Dying of Laughter

When people think of Scotland, most probably they are apt to think of engineers, inventors, philosophers and thinkers, but rarely of translators and the Scots as a nation of translators. Yet I would argue the Scots have one of the most formidable translation traditions of any country on earth.

If we think, for example, on the great modernist literature of the Twentieth Century, and that trio of great writers who are Franz Kafka, Marcel Proust and James Joyce, it surely can be no insignificant detail that the latter was an Irishman in exile, and the two former were first translated by Scots who wandered Europe: Proust, carried over by the indefatigable and fearless Scott Moncrieff; and Kafka rendered by the team of Orkney poet Edwin Muir and his wife Willa Muir.
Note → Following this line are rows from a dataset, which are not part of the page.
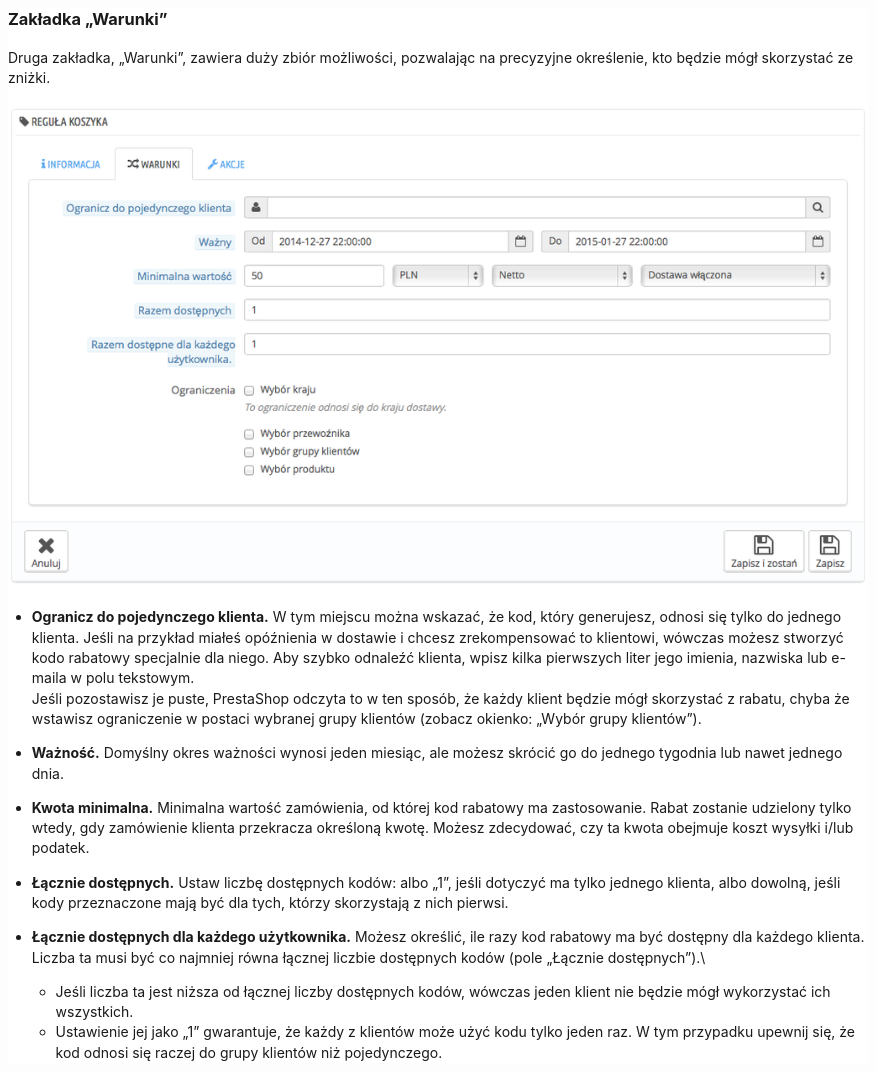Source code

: ### Zakładka „Warunki” <a href="#regulykoszyka-zakladka-warunki" id="regulykoszyka-zakladka-warunki"></a>

Druga zakładka, „Warunki”, zawiera duży zbiór możliwości, pozwalając na precyzyjne określenie, kto będzie mógł skorzystać ze zniżki.

![](../../../.gitbook/assets/30245345.png)

* **Ogranicz do pojedynczego klienta.** W tym miejscu można wskazać, że kod, który generujesz, odnosi się tylko do jednego klienta. Jeśli na przykład miałeś opóźnienia w dostawie i chcesz zrekompensować to klientowi, wówczas możesz stworzyć kodo rabatowy specjalnie dla niego. Aby szybko odnaleźć klienta, wpisz kilka pierwszych liter jego imienia, nazwiska lub e-maila w polu tekstowym.\
  Jeśli pozostawisz je puste, PrestaShop odczyta to w ten sposób, że każdy klient będzie mógł skorzystać z rabatu, chyba że wstawisz ograniczenie w postaci wybranej grupy klientów (zobacz okienko: „Wybór grupy klientów”).
* **Ważność.** Domyślny okres ważności wynosi jeden miesiąc, ale możesz skrócić go do jednego tygodnia lub nawet jednego dnia.
* **Kwota minimalna.** Minimalna wartość zamówienia, od której kod rabatowy ma zastosowanie. Rabat zostanie udzielony tylko wtedy, gdy zamówienie klienta przekracza określoną kwotę. Możesz zdecydować, czy ta kwota obejmuje koszt wysyłki i/lub podatek.
* **Łącznie dostępnych.** Ustaw liczbę dostępnych kodów: albo „1”, jeśli dotyczyć ma tylko jednego klienta, albo dowolną, jeśli kody przeznaczone mają być dla tych, którzy skorzystają z nich pierwsi.
* **Łącznie dostępnych dla każdego użytkownika.** Możesz określić, ile razy kod rabatowy ma być dostępny dla każdego klienta. Liczba ta musi być co najmniej równa łącznej liczbie dostępnych kodów (pole „Łącznie dostępnych”).\

  * Jeśli liczba ta jest niższa od łącznej liczby dostępnych kodów, wówczas jeden klient nie będzie mógł wykorzystać ich wszystkich.
  * Ustawienie jej jako „1” gwarantuje, że każdy z klientów może użyć kodu tylko jeden raz. W tym przypadku upewnij się, że kod odnosi się raczej do grupy klientów niż pojedynczego.
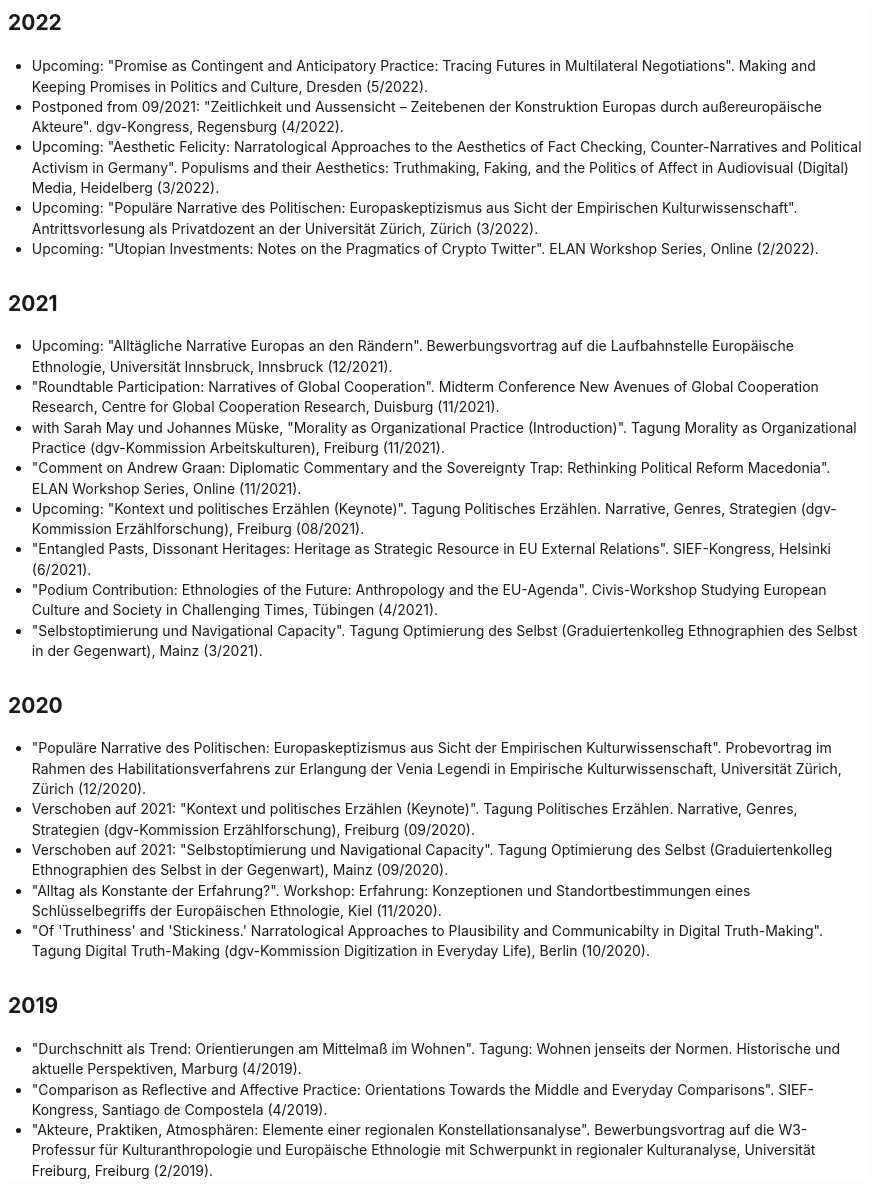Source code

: ## 2022
* Upcoming: "Promise as Contingent and Anticipatory Practice: Tracing Futures in Multilateral Negotiations". Making and Keeping Promises in Politics and Culture, Dresden (5/2022).
* Postponed from 09/2021: "Zeitlichkeit und Aussensicht – Zeitebenen der Konstruktion Europas durch außereuropäische Akteure". dgv-Kongress, Regensburg (4/2022).
* Upcoming: "Aesthetic Felicity: Narratological Approaches to the Aesthetics of Fact Checking, Counter-Narratives and Political Activism in Germany". Populisms and their Aesthetics: Truthmaking, Faking, and the Politics of Affect in Audiovisual (Digital) Media, Heidelberg (3/2022).
* Upcoming: "Populäre Narrative des Politischen: Europaskeptizismus aus Sicht der Empirischen Kulturwissenschaft". Antrittsvorlesung als Privatdozent an der Universität Zürich, Zürich (3/2022).
* Upcoming: "Utopian Investments: Notes on the Pragmatics of Crypto Twitter". ELAN Workshop Series, Online (2/2022).

## 2021
* Upcoming: "Alltägliche Narrative Europas an den Rändern". Bewerbungsvortrag auf die Laufbahnstelle Europäische Ethnologie, Universität Innsbruck, Innsbruck (12/2021).
* "Roundtable Participation: Narratives of Global Cooperation". Midterm Conference New Avenues of Global Cooperation Research, Centre for Global Cooperation Research, Duisburg (11/2021).
* with Sarah May und Johannes Müske, "Morality as Organizational Practice (Introduction)". Tagung Morality as Organizational Practice (dgv-Kommission Arbeitskulturen), Freiburg (11/2021).
* "Comment on Andrew Graan: Diplomatic Commentary and the Sovereignty Trap: Rethinking Political Reform Macedonia". ELAN Workshop Series, Online (11/2021).
* Upcoming: "Kontext und politisches Erzählen (Keynote)". Tagung Politisches Erzählen. Narrative, Genres, Strategien (dgv-Kommission Erzählforschung), Freiburg (08/2021).
* "Entangled Pasts, Dissonant Heritages: Heritage as Strategic Resource in EU External Relations". SIEF-Kongress, Helsinki (6/2021).
* "Podium Contribution: Ethnologies of the Future: Anthropology and the EU-Agenda". Civis-Workshop Studying European Culture and Society in Challenging Times, Tübingen (4/2021).
* "Selbstoptimierung und Navigational Capacity". Tagung Optimierung des Selbst (Graduiertenkolleg Ethnographien des Selbst in der Gegenwart), Mainz (3/2021).

## 2020
* "Populäre Narrative des Politischen: Europaskeptizismus aus Sicht der Empirischen Kulturwissenschaft". Probevortrag im Rahmen des Habilitationsverfahrens zur Erlangung der Venia Legendi in Empirische Kulturwissenschaft, Universität Zürich, Zürich (12/2020).
* Verschoben auf 2021: "Kontext und politisches Erzählen (Keynote)". Tagung Politisches Erzählen. Narrative, Genres, Strategien (dgv-Kommission Erzählforschung), Freiburg (09/2020).
* Verschoben auf 2021: "Selbstoptimierung und Navigational Capacity". Tagung Optimierung des Selbst (Graduiertenkolleg Ethnographien des Selbst in der Gegenwart), Mainz (09/2020).
* "Alltag als Konstante der Erfahrung?". Workshop: Erfahrung: Konzeptionen und Standortbestimmungen eines Schlüsselbegriffs der Europäischen Ethnologie, Kiel (11/2020).
* "Of 'Truthiness' and 'Stickiness.' Narratological Approaches to Plausibility and Communicabilty in Digital Truth-Making". Tagung Digital Truth-Making (dgv-Kommission Digitization in Everyday Life), Berlin (10/2020).

## 2019
* "Durchschnitt als Trend: Orientierungen am Mittelmaß im Wohnen". Tagung: Wohnen jenseits der Normen. Historische und aktuelle Perspektiven, Marburg (4/2019).
* "Comparison as Reflective and Affective Practice: Orientations Towards the Middle and Everyday Comparisons". SIEF-Kongress, Santiago de Compostela (4/2019).
* "Akteure, Praktiken, Atmosphären: Elemente einer regionalen Konstellationsanalyse". Bewerbungsvortrag auf die W3-Professur für Kulturanthropologie und Europäische Ethnologie mit Schwerpunkt in regionaler Kulturanalyse, Universität Freiburg, Freiburg (2/2019).
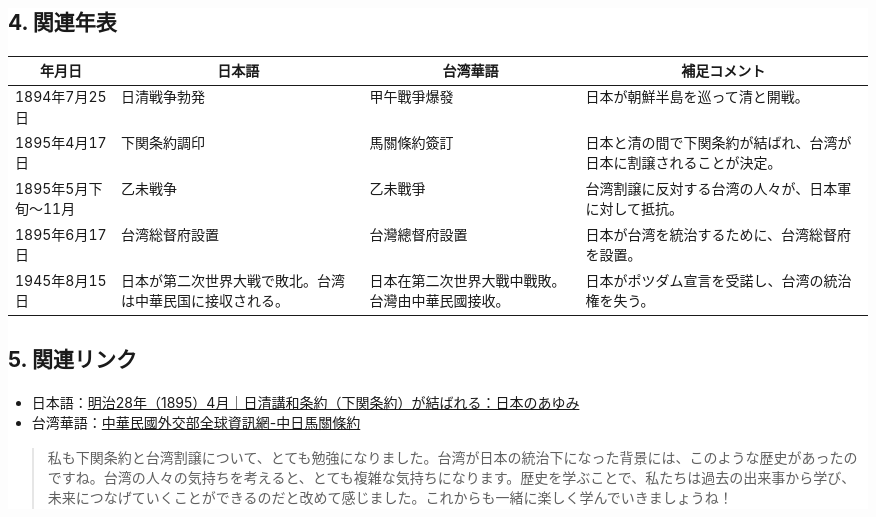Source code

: ## 4. 関連年表

| 年月日       | 日本語                                  | 台湾華語                                  | 補足コメント                                                                 |
| ---------- | ------------------------------------- | ------------------------------------- | --------------------------------------------------------------------- |
| 1894年7月25日  | 日清戦争勃発                                | 甲午戰爭爆發                                | 日本が朝鮮半島を巡って清と開戦。                                                      |
| 1895年4月17日  | 下関条約調印                                | 馬關條約簽訂                                | 日本と清の間で下関条約が結ばれ、台湾が日本に割譲されることが決定。                                          |
| 1895年5月下旬～11月 | 乙未戦争                                 | 乙未戰爭                                 | 台湾割譲に反対する台湾の人々が、日本軍に対して抵抗。                                                  |
| 1895年6月17日  | 台湾総督府設置                                | 台灣總督府設置                                | 日本が台湾を統治するために、台湾総督府を設置。                                                      |
| 1945年8月15日  | 日本が第二次世界大戦で敗北。台湾は中華民国に接収される。 | 日本在第二次世界大戰中戰敗。台灣由中華民國接收。 | 日本がポツダム宣言を受諾し、台湾の統治権を失う。                                                        |

## 5. 関連リンク

*   日本語：[明治28年（1895）4月｜日清講和条約（下関条約）が結ばれる：日本のあゆみ](https://www.archives.go.jp/ayumi/kobetsu/m28_1895_01.html)
*   台湾華語：[中華民國外交部全球資訊網-中日馬關條約](https://www.mofa.gov.tw/cp.aspx?n=198)

> 私も下関条約と台湾割譲について、とても勉強になりました。台湾が日本の統治下になった背景には、このような歴史があったのですね。台湾の人々の気持ちを考えると、とても複雑な気持ちになります。歴史を学ぶことで、私たちは過去の出来事から学び、未来につなげていくことができるのだと改めて感じました。これからも一緒に楽しく学んでいきましょうね！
I read Edwin Muir’s autobiography recently (An Autobiography) in the vain hope of finding out something about how he came to translate Kafka, who had a great comic talent, and what such an experience might have been like. But Muir says little or nothing about the matter, other than to remark that Kafka “was a very tall man”. He seems not have given much importance to his translation which introduced Kafka to the English speaking world, at least not in his autobiography.

How can it be that the relatively small nation of Ireland gave the flower of Twentieth Century English literature in poetry (Yeats), in prose (Joyce) and in theatre (Beckett) and that it was Scots translators – forthgangin Scots, wanderers and adventurers – who unearthed Proust and Kafka for the English speaking world? Could it have something to do with being on the periphery of the English speaking world? About not being in the centre, about being culturally centrifuged?

The Scottish tradition in translation goes back much further back, not least to the singular and most remarkable figure of Sir Thomas Urquhart of Cromarty (1611-1660), who was the first to translate the first three books (there would be five in all) of Rabelais’ Gargantua and Pantagruel into English.

Sir Thomas, a royalist loyal to the Stuart crown during the War of the Three Kingdoms (1639-1660), fought at the ill-fated battle of Worcester where the royalist side was defeated, and was then detained in the Tower of London, a stay brilliantly and hilariously fictionalized by Alasdair Gray in Tales Unlikely, Mostly.

Before that, Sir Thomas had wandered the continent, travelling through France, Spain and Italy where, according to one biographer, “he spoke the languages to such perfection that he might easily have passed himself off as a native of any one of these countries… but his patriotic feelings were too strong to allow him such a course” and where he had drawn the sword three times to defend the honour of his native land.

As Hugh MacDiarmid points out in his essay on Sir Thomas in his brilliant Scottish Eccentrics, the Scots sense of honour and high spirits back at the time were proverbial, in both  Latin – “He is a Scot, he has pepper in his nose” (Scotus est, pipier in naso) – and in French, (Fier comme un Ecossais).

Inveterate bibliophile, Sir Thomas had built up a library in his years abroad which he subsequently took back with him to Cromarty where, once on the bookshelf, he would describe as “like a complete nosegay of flowers which in my travels of I had gathered out of the gardens of above sixteen several kingdoms” – a library which he subsequently lost, heartbroken, to his rapacious creditors.

His translation of Rabelais’s first three books, spinning 200,000 words from Rabelais 130,000, was described by some, despite some inaccuracies, as “the best rendering in any language of the work of the Reverent Rabelais”.

Sir Thomas also wrote The Jewel – “a vindication of the honour of Scotland” – and Logopandecteision, a prospectus on his plan for devising a universal language.

Sir Thomas Urquhart of Cromarty died in exile back on the continent – from a fit of laughter. Legend has it that when he heard the news of the restoration of the Stuarts to the throne, under Charles II in 1660 after so many years of civil war, he laughed so hard he dropped dead on the spot.

Could there be a more fitting end to that great Scottish adventurer, wanderer, writer and translator of the singular comic genius of Rabelais? And wouldn’t have Kafka himself approved?

* All quotes are taken from Hugh MacDiarmid’s Scottish Eccentrics (Carcanet Press, 1993. Edited by Alan Riach.)